Ces succès seraient dus à une amélioration de l'observance, avec une prise correcte et régulière des traitements chez un plus grand nombre de personnes, à un meilleur contrôle de l'apparition de résistances du virus de la part du corps médical, mais aussi à l'apparition de nouvelles molécules et de nouvelles classes de molécules. Prescrites dans les combinaisons antirétrovirales existantes ou délivrées en ATU, avant leur autorisation officielle de mise sur le marché, ces molécules auraient bien permis aux participants de cette étude de continuer à vivre et de le faire dans des conditions décentes. Aujourd'hui, AIDES et les associations de lutte contre le sida réunies au sein du TRT-5, collectif sur les traitements et la recherche thérapeutique dénoncent un projet de loi qui oublie les spécificités de chaque pathologie et l’importance majeure de la qualité de vie des personnes atteintes d'une maladie chronique. S'il est adopté par le Sénat dans sa forme actuelle, le 26 octobre 2011, le Projet de loi relatif au renforcement de la sécurité sanitaire du médicament et des produits de santé pourrait faire régresser vingt-cinq ans de lutte contre le sida.

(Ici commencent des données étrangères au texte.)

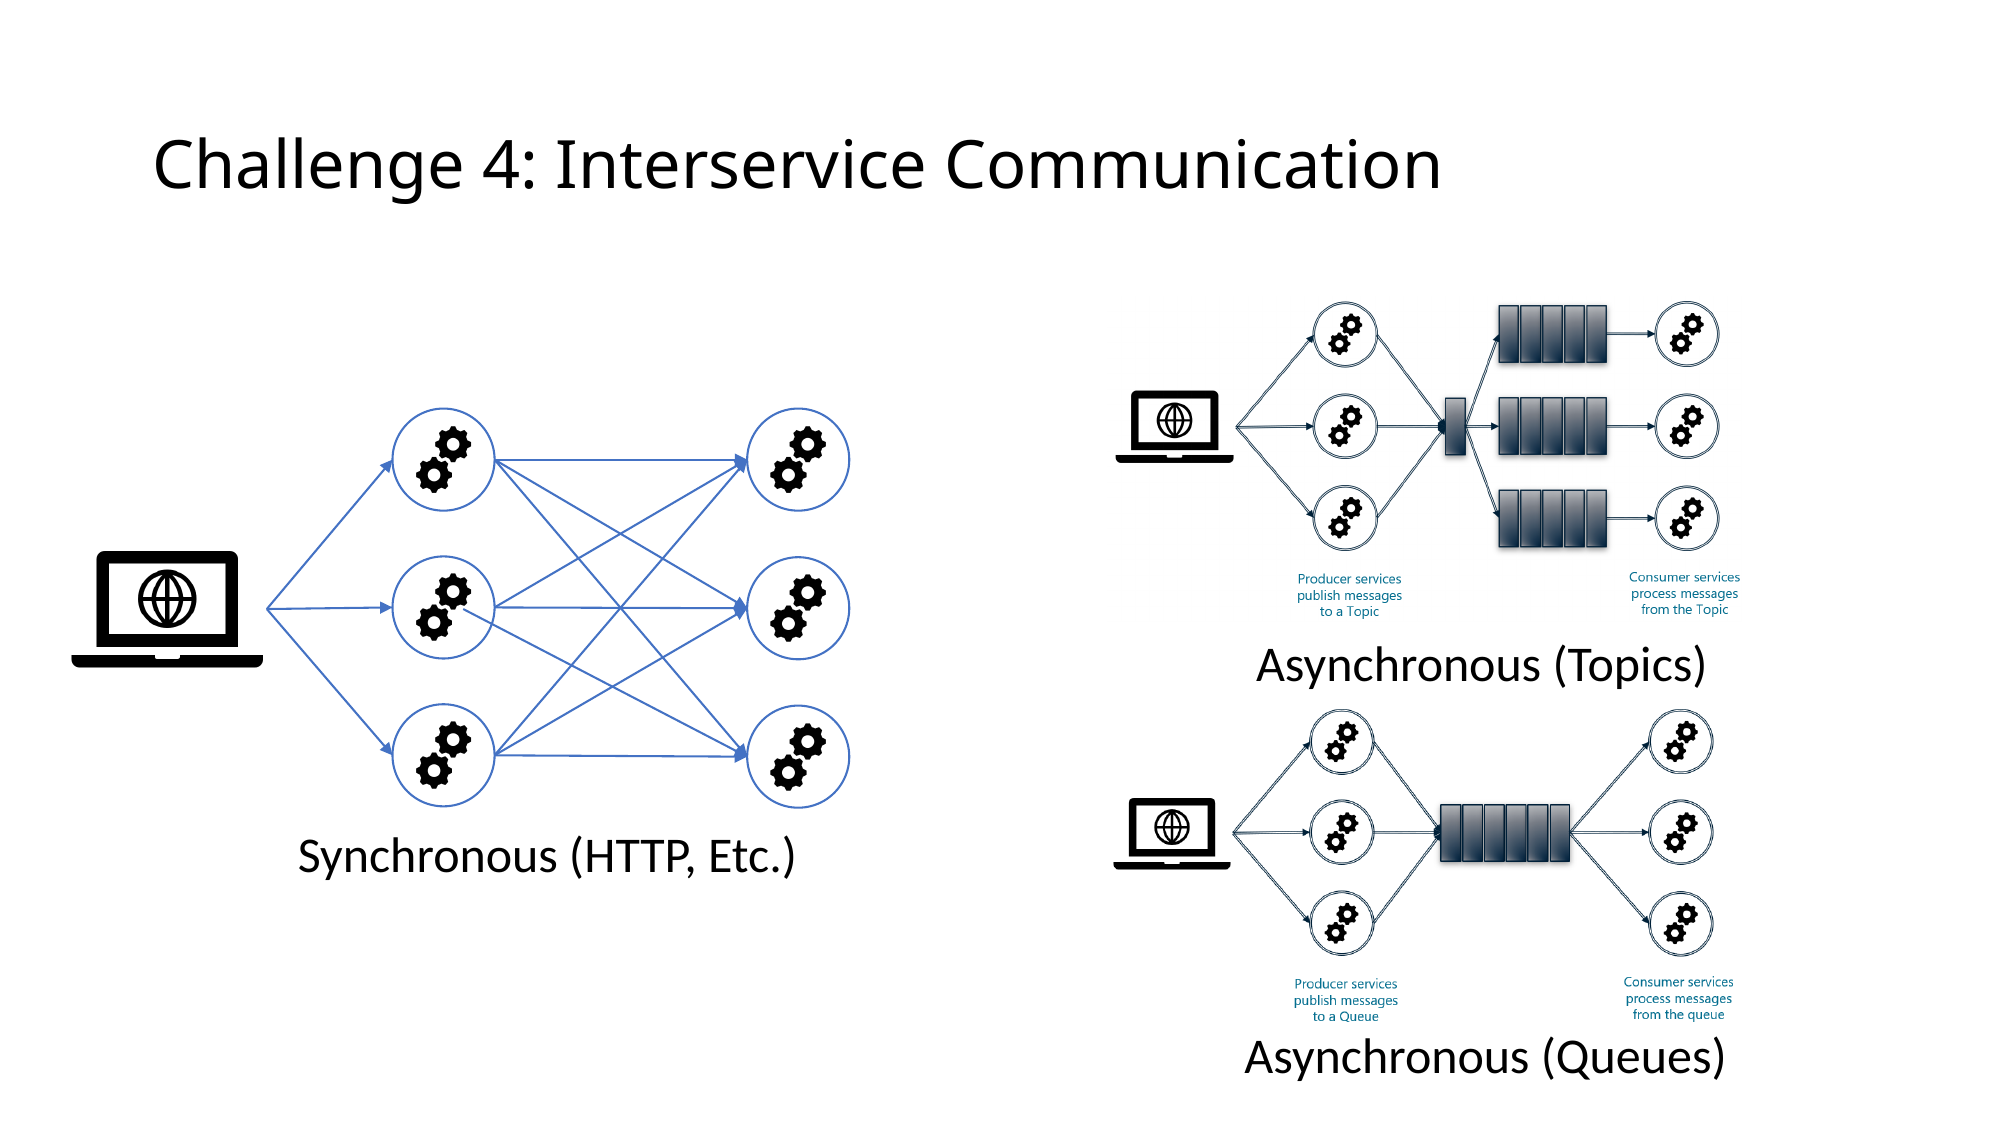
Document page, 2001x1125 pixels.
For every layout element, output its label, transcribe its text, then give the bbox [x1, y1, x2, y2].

text_box [410, 407, 477, 419]
text_box [765, 500, 832, 512]
picture [1107, 296, 1742, 622]
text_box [494, 459, 748, 608]
text_box Asynchronous (Topics) [1221, 624, 1743, 700]
text_box [839, 724, 851, 790]
picture [402, 419, 484, 500]
picture [757, 716, 839, 798]
picture [67, 509, 266, 709]
text_box [411, 555, 476, 566]
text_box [463, 608, 748, 757]
text_box [411, 796, 477, 808]
text_box [746, 427, 757, 492]
text_box [839, 427, 851, 492]
text_box [839, 575, 851, 641]
text_box [765, 649, 831, 661]
text_box Asynchronous (Queues) [1225, 1029, 1747, 1092]
picture [402, 566, 484, 648]
text_box Synchronous (HTTP, Etc.) [266, 814, 829, 890]
text_box [746, 724, 757, 789]
text_box [484, 574, 494, 608]
title Challenge 4: Interservice Communication [137, 57, 1863, 276]
text_box [765, 407, 831, 419]
text_box [765, 704, 831, 716]
text_box [748, 576, 757, 641]
text_box [484, 426, 496, 493]
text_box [266, 609, 393, 756]
text_box [766, 556, 831, 567]
text_box [766, 798, 830, 809]
picture [757, 567, 839, 649]
text_box [484, 757, 496, 789]
picture [402, 714, 484, 796]
text_box [391, 723, 402, 787]
text_box [393, 576, 402, 639]
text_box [266, 459, 393, 607]
text_box [410, 500, 477, 512]
text_box [391, 428, 402, 492]
picture [757, 419, 839, 500]
text_box [411, 703, 463, 714]
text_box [494, 608, 748, 756]
picture [1101, 704, 1747, 1029]
text_box [410, 648, 463, 660]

Les associations le rappellent : de nombreuses personnes atteintes par le VIH peuvent porter un virus qui devient résistant au traitement après plusieurs années de prescription. Leur qualité de vie en est fortement affectée et leur pronostic vital est engagé à plus ou moins long terme si aucun nouveau traitement n'est disponible. Dans les situations les plus sévères, – c'est actuellement le cas de milliers de personnes séropositives – l'obtention d'un traitement qui est encore en phase d'essai, avant sa mise en circulation officielle, et donc en autorisation temporaire d'utilisation (ATU), est le seul recours.